## Text shown:
◇ ◇ ◇ ◇ ◇
In the last two years, Minnesota has become the epicenter of the community paramedic movement, which advocates say could save a fortune in health-care costs if it helps patients stay out of the hospital.

In 2011, the nation’s first training program opened at Hennepin Technical College and Minnesota became the first state to adopt a formal certification program. The first graduates, including Carlson, were certified last summer.

“We are kind of inventing this,” admits Carlson, one of nine community paramedics for North Memorial Medical Center in Robbinsdale, Minn.

Carlson dropped his oversized backpack on the bed and greeted his patient.

“How are you feeling?” he said, raising his voice so she could hear him.

Bruvelis put on a game face. “Feeling OK today,” she said softly. But she clearly was not.

“Today is kind of a low-energy day,” explained her 44-yearold son, Paul Bruvelis. For the last three weeks, he said, his mother had been too weak to leave the second-floor bedroom of her century-old house. Normally she’s a “very independent woman,” he said.

When he called her doctor’s office several weeks back, a nurse suggested sending a community paramedic to check on her. “I’d never really heard of it,” Paul Bruvelis said, but he was grateful – he dreaded having to take his mother to the clinic in this condition. Carlson unzipped his backpack and took out a stethoscope and blood pressure cuff, and a couple of kits for blood and urine samples. “Are you dizzy?” he asked. She nodded. “What’s going to make you feel better?” he said. “That is a good question,” she replied. Carlson suspected a urinary tract infection, but he would have to send the samples to the lab for testing, just to be sure. There’s no calling 911 for a community paramedic. Visits are set by a doctor or clinic. “The doctors really see the paramedic as an extension of their eyes and ears,” said Dr. Mark Bixby, medical director for North Memorial’s 12 primary care clinics.

Bixby said paramedics can be especially helpful when patients have chronic illness. As a doctor, he said, he might wonder why a patient with diabetes is having trouble controlling his blood sugar. By going into their home, the community paramedic may spot the trouble: The patient didn’t fill a prescription. Or the refrigerator is empty. “They can figure out stuff that you can’t from an office.”

Not all patients like the idea, Bixby said. “People are private,” he said, and some “see this as an intrusion.” But already, there’s evidence it’s kept numerous patients out of the emergency room.

Carlson sees himself as a troubleshooter and he’s armed with a long list of social services to refer to patients who need extra help.

“We don’t look to be in somebody’s life for a long time,” he said. “I don’t like the idea of forming dependency. We like to get in, figure out what needs to be done, and ‘See you later.'”

For now, there’s no charge for his visit – North Memorial is covering the cost for patients at its own clinics. They expect insurers to cover it eventually.

For Bruvelis, the visit paid off quickly: Lab tests later that day confirmed she had a bladder infection, and she got antibiotics.
◇ ◇ ◇ ◇ ◇
## Entries supplied:
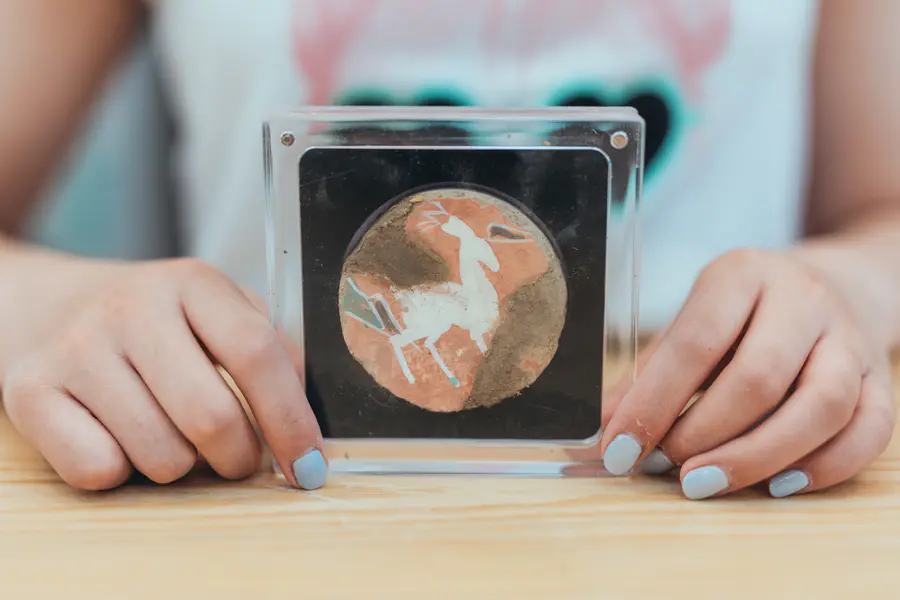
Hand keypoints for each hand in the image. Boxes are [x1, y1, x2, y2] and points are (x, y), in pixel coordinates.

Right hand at [1, 259, 325, 490]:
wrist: (47, 306)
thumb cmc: (156, 321)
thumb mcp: (219, 312)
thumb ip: (272, 353)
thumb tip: (303, 425)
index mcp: (192, 282)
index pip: (255, 352)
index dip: (291, 419)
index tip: (309, 464)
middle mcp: (131, 307)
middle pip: (211, 416)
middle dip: (239, 458)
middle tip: (237, 458)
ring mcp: (76, 347)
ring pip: (160, 457)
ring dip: (180, 465)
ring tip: (167, 431)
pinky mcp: (29, 390)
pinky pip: (99, 471)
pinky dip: (121, 471)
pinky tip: (117, 435)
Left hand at [601, 249, 895, 498]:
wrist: (832, 283)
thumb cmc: (743, 314)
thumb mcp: (691, 325)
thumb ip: (647, 378)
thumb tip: (596, 438)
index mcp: (740, 274)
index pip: (695, 344)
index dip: (653, 403)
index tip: (621, 450)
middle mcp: (801, 299)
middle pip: (758, 378)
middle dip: (705, 435)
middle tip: (668, 468)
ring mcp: (850, 337)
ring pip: (821, 407)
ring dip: (758, 457)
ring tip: (707, 483)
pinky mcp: (882, 376)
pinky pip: (868, 430)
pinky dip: (823, 467)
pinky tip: (777, 485)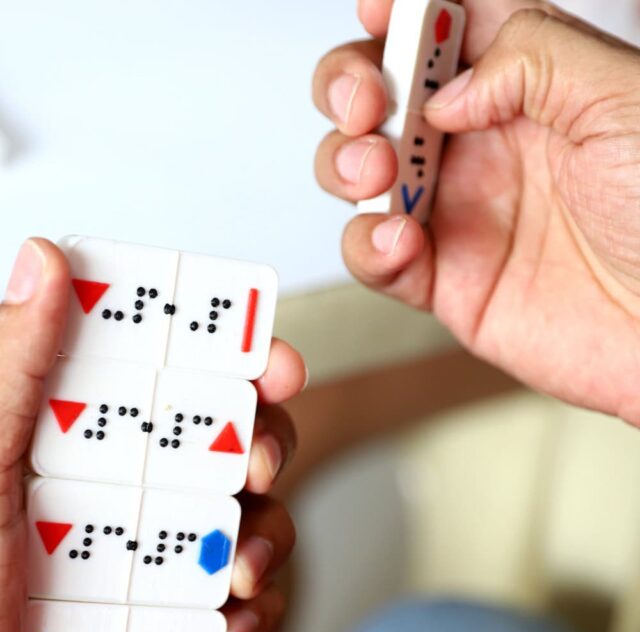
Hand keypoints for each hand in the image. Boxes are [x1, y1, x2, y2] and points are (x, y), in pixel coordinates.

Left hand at [0, 239, 305, 631]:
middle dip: (253, 435)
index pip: (137, 370)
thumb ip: (5, 378)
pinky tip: (225, 623)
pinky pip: (232, 606)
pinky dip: (247, 609)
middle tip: (258, 450)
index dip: (202, 346)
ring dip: (260, 528)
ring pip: (234, 518)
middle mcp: (97, 501)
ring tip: (235, 561)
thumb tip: (39, 266)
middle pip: (205, 438)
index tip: (250, 340)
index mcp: (46, 448)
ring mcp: (131, 570)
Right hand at [314, 0, 639, 424]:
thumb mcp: (625, 101)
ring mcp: (459, 211)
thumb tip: (450, 91)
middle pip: (385, 92)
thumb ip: (533, 60)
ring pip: (359, 169)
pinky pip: (373, 254)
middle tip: (370, 102)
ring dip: (345, 161)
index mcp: (534, 86)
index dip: (402, 11)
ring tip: (375, 172)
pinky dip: (367, 243)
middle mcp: (487, 143)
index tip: (378, 10)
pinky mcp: (444, 279)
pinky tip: (398, 238)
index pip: (449, 27)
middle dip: (352, 86)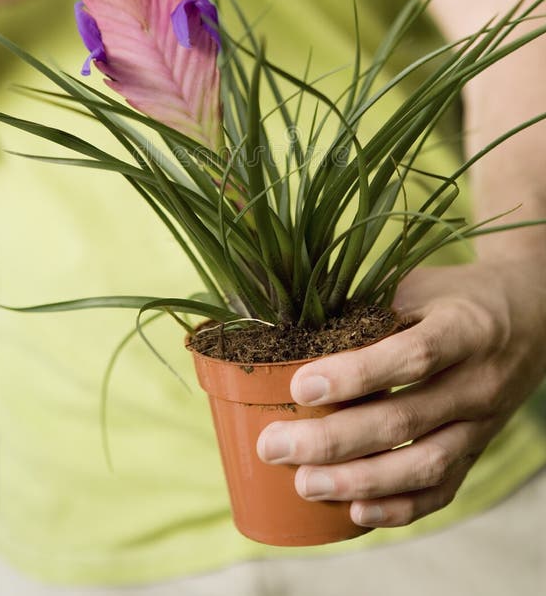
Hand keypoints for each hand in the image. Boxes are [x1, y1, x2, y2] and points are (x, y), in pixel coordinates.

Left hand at [257, 259, 545, 527]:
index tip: (301, 386)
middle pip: (406, 419)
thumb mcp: (418, 284)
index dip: (356, 375)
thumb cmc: (454, 296)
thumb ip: (367, 303)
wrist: (530, 317)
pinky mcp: (477, 449)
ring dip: (360, 480)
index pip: (412, 357)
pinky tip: (355, 511)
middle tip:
◇ ◇ ◇ ◇ ◇
## Problem set:
1. Can you sum up the community paramedic article in two sentences?
2. Can you reproduce everything in the community paramedic article from "For now, there’s" down to "she got antibiotics."?
The items play no part in what you are asked to do.

## Answers for each item:
1. Minnesota has become the epicenter of the community paramedic movement: in 2011 the nation's first training program opened there and it became the first state to adopt formal certification, with visits set by a doctor or clinic rather than through 911. On one such visit, community paramedic Carlson took blood and urine samples from a weak, dizzy patient, Bruvelis, and lab tests later that day confirmed a bladder infection, for which she got antibiotics.

2.
For now, there’s no charge for his visit – North Memorial is covering the cost for patients at its own clinics. They expect insurers to cover it eventually.

For Bruvelis, the visit paid off quickly: Lab tests later that day confirmed she had a bladder infection, and she got antibiotics.